Jusqu’à cet été, les Vingt-Sept ont eu pour obsession de faire des réserves de gaz, quitte à le payer très cher, afin de permettre à leurs pays de passer l’hiver 2022-2023 sans gaz russe. L’Allemagne, dont la puissante industrie était hautement dépendante de cet hydrocarbure, a ramassé cet été tout ce qui pouvait l’être sur les marchés, faisant s’envoler les cours pour ses partenaires européens.
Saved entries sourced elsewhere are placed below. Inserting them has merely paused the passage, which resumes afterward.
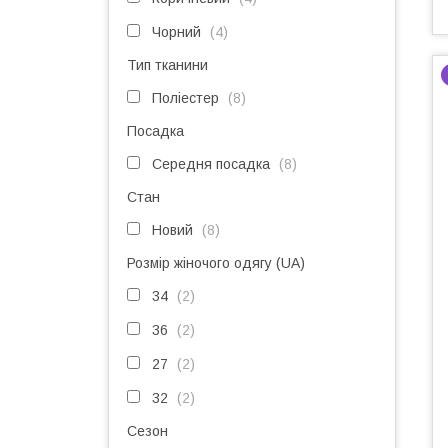
Чорний
4
Тип тканини
Поліестер
8
Посадка
Середня посадка
8
Стан
Новий
8
Розмір жіночого одягу (UA)
34
2
36
2
27
2
32
2
Сезон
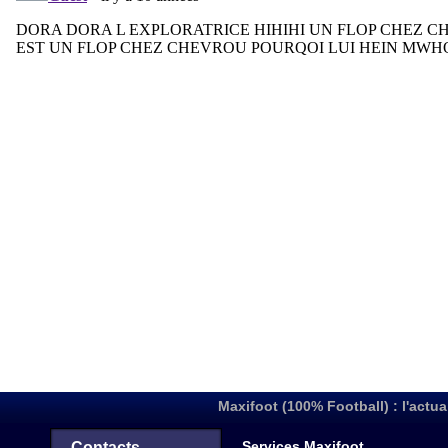
Maxifoot (100% Football) : l'actua
Services Maxifoot
Contacts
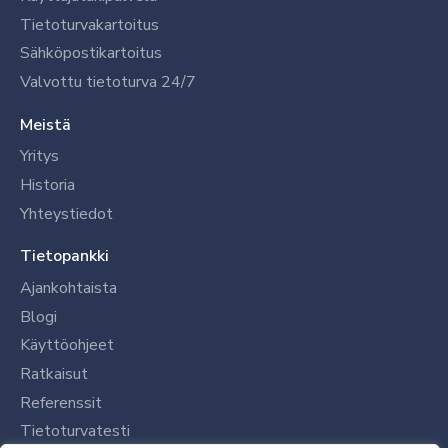
Tietoturvakartoitus
Sähköpostikartoitus
Valvottu tietoturva 24/7
Meistä
Yritys
Historia
Yhteystiedot
Tietopankki
Ajankohtaista
Blogi
Käyttöohjeet
Ratkaisut
Referenssit
Tietoturvatesti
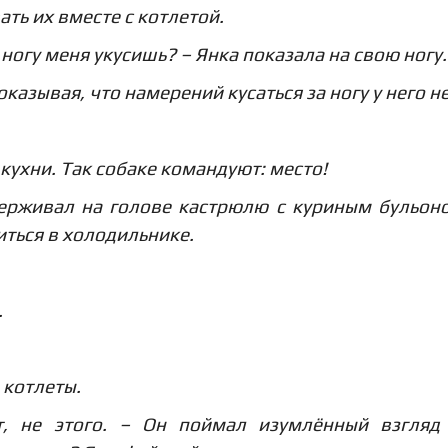
ать их вместе с котлетой.
 ногу меня укусишь? – Янка показала на свою ногу.
азывая, что намерений кусаться за ногу у него не
кухни. Так собаке командуют: место!
ерживал на голове кастрюлю с куриным бульон
иться в холодильнике.
.
 котлеты.
т, не этого. – Он поймал изумлённый взгляд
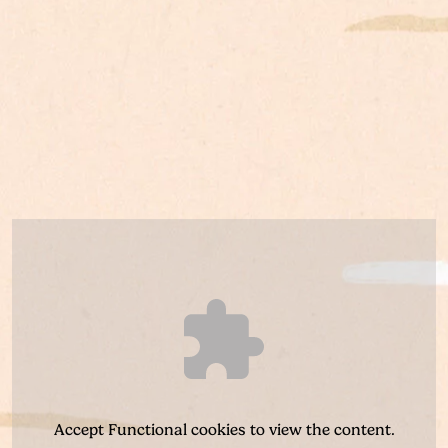
Accept
Functional
cookies to view the content.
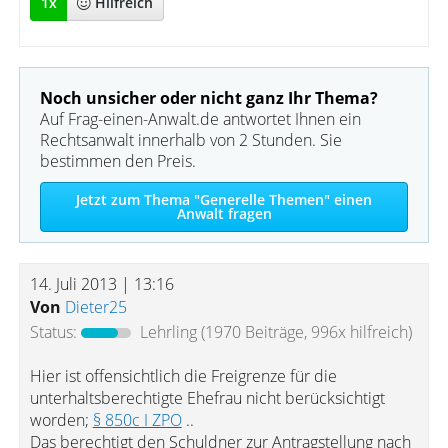
1
x
Hilfreich
Noch unsicher oder nicht ganz Ihr Thema?
Auf Frag-einen-Anwalt.de antwortet Ihnen ein
Rechtsanwalt innerhalb von 2 Stunden. Sie
bestimmen den Preis.
Jetzt zum Thema "Generelle Themen" einen
Anwalt fragen
14. Juli 2013 | 13:16
Von
Dieter25
Status:
Lehrling
(1970 Beiträge, 996x hilfreich)
Hier ist offensichtlich die Freigrenze für die
unterhaltsberechtigte Ehefrau nicht berücksichtigt
worden;
§ 850c I ZPO
..
Das berechtigt den Schuldner zur Antragstellung nach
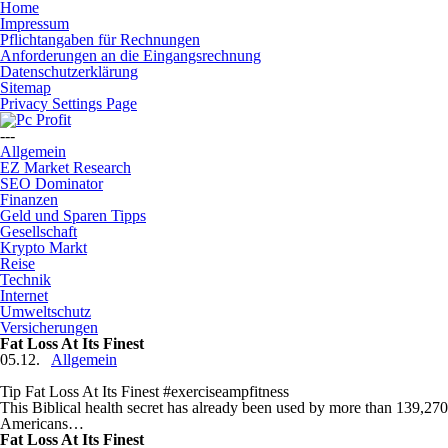
Home
Impressum
Pflichtangaben für Rechnungen
Anforderungen an die Eingangsrechnung
Datenschutzerklärung
Sitemap
Privacy Settings Page
---
Allgemein
EZ Market Research
SEO Dominator
Finanzen
Geld und Sparen Tipps
Gesellschaft
Krypto Markt
Reise
Technik
Internet
Umweltschutz
Versicherungen
Fat Loss At Its Finest
05.12.
Allgemein
Tip Fat Loss At Its Finest #exerciseampfitness
This Biblical health secret has already been used by more than 139,270
Americans…
Fat Loss At Its Finest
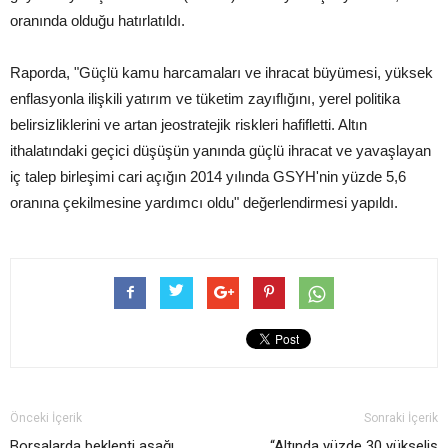
oranında olduğu hatırlatıldı.
Raporda, "Güçlü kamu harcamaları ve ihracat büyümesi, yüksek
enflasyonla ilişkili yatırım ve tüketim zayıflığını, yerel politika
belirsizliklerini ve artan jeostratejik riskleri hafifletti. Altın
ithalatındaki geçici düşüşün yanında güçlü ihracat ve yavaşlayan
iç talep birleşimi cari açığın 2014 yılında GSYH'nin yüzde 5,6
oranına çekilmesine yardımcı oldu" değerlendirmesi yapıldı.
Önceki İçerik
Sonraki İçerik
Borsalarda beklenti aşağı
“Altında yüzde 30 yükseliş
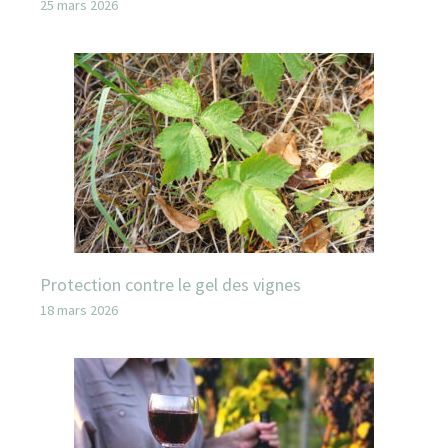
25 mars 2026
Protection contre le gel des vignes
18 mars 2026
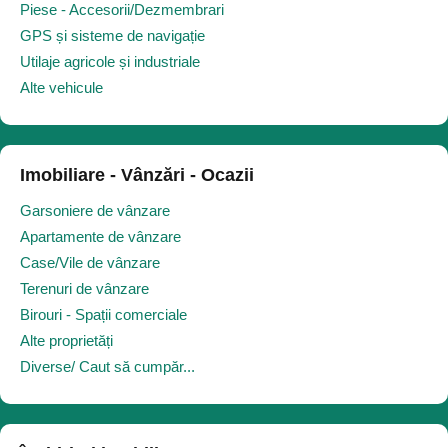
Piese - Accesorii/Dezmembrari
GPS și sisteme de navigație
Utilaje agricole și industriale
Alte vehicule
Imobiliare - Vânzări - Ocazii
Garsoniere de vânzare
Apartamente de vânzare
Case/Vile de vânzare
Terenuri de vânzare
Birouri - Spații comerciale
Alte proprietăți
Diverse/ Caut să cumpăr...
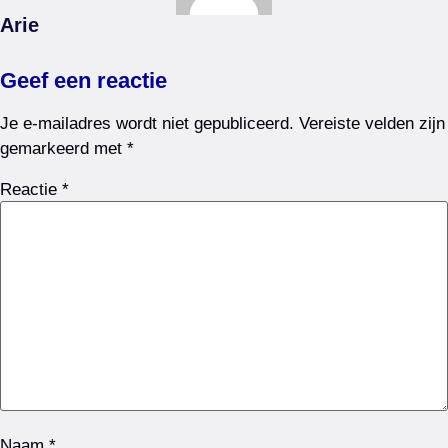
Arie
Geef een reactie
Je e-mailadres wordt niet gepubliceerd.
Vereiste velden zijn
gemarkeerd met
*
Reactie
*
Naam
*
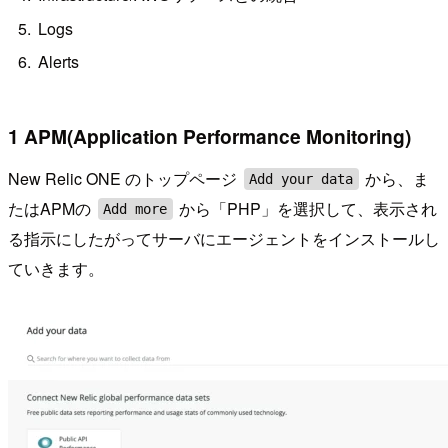
Logs
Alerts
1 APM(Application Performance Monitoring)
New Relic ONE のトップページ
から、ま
Add your data
たはAPMの
から「PHP」を選択して、表示され
Add more
る指示にしたがってサーバにエージェントをインストールし
ていきます。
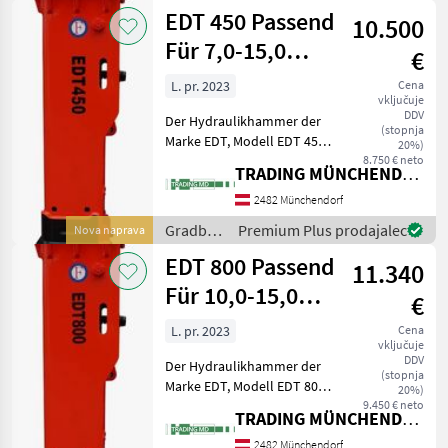
stroji /
EDT 450 Passend
10.500
EDT
Für 7,0-15,0
€
tonen Bagger
L. pr. 2023
Cena
vključuje
450
DDV
Der Hydraulikhammer der
(stopnja
Marke EDT, Modell EDT 450,
20%)
ist ein hochwertiges
8.750 € neto
TRADING MÜNCHENDORF Handels GmbH
Anbaugerät, das speziell für
den Einsatz an kleinen
2482 Münchendorf
Baggern mit einem
Gradbeni
Premium Plus prodajalec
Nova naprava
Einsatzgewicht von 7, 0
stroji /
EDT 800 Passend
11.340
EDT
Für 10,0-15,0
€
Tonen Bagger
L. pr. 2023
Cena
vključuje
800
DDV
Der Hydraulikhammer der
(stopnja
Marke EDT, Modell EDT 800,
20%)
ist ein hochwertiges
9.450 € neto
TRADING MÜNCHENDORF Handels GmbH
Anbaugerät, das speziell für
den Einsatz an kleinen
2482 Münchendorf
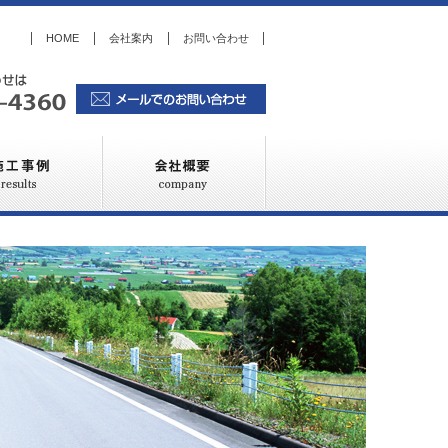
HOME
会社案内
お問い合わせ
Dès lors, dans certaines capitales, l’inflation du mégawattheure est devenue la première préoccupation. Mardi 13 décembre, les ministres de l’énergie des Vingt-Sept devaient une nouvelle fois discuter plafonnement du prix du gaz. A contrecœur, la Commission européenne a fini par leur proposer un mécanisme qui, en réalité, est calibré pour ne pas être utilisé… Les débats s’annoncent houleux et il n’est pas acquis qu’ils débouchent sur un compromis. Le 15 décembre, les chefs d’Etat et de gouvernement européens, qui doivent se retrouver à Bruxelles, pourraient donc également s’en saisir.
Partisans du laisser-faire
D’un côté, les partisans du laisser-faire, emmenés par l’Allemagne, redoutent qu’un plafonnement des prix fasse fuir les fournisseurs de gaz et/ou rebondir la consommation. « S’il n’y a plus de gaz, on s’en fiche qu’il soit bon marché », ironise un diplomate européen. « Intervenir sur le marché du gaz, c’est quelque chose qui n’a jamais été fait », s’inquiète un autre. « La conception actuelle du mécanisme proposé peut, dans certaines circonstances, compromettre la stabilité financière dans la zone euro », a averti la Banque centrale européenne, le 8 décembre.
Dans l’autre camp, plusieurs pays, dont l’Italie, qui n’ont pas les moyens budgétaires de Berlin pour soutenir le pouvoir d’achat des ménages et la compétitivité des entreprises, craignent les conséquences économiques et sociales d’une inflation galopante. Mais ils savent aussi qu’ils ne peuvent pas prendre le risque que l’Allemagne vienne à manquer de gaz, tant leurs économies sont interdépendantes.
Le 24 novembre, les Vingt-Sept sont parvenus à un accord politique sur plusieurs textes qui, une fois en vigueur, pourraient également limiter les envolées excessives des prix mais les partisans d’un plafonnement du prix du gaz digne de ce nom refusent de les inscrire dans le marbre tant qu’ils n’auront pas obtenu partiellement gain de cause. Ainsi la proposition législative qui a pour objet d’accélérer la délivrance de permis pour les projets de fermes éoliennes et autres installations photovoltaïques, et donc la montée en puissance des renouvelables, n’a pas été adoptée. Pas plus que le texte – finalisé lui aussi – qui organise les achats en commun de gaz par les Européens ainsi que la solidarité entre les Vingt-Sept au cas où l’un d’entre eux viendrait à manquer de gaz.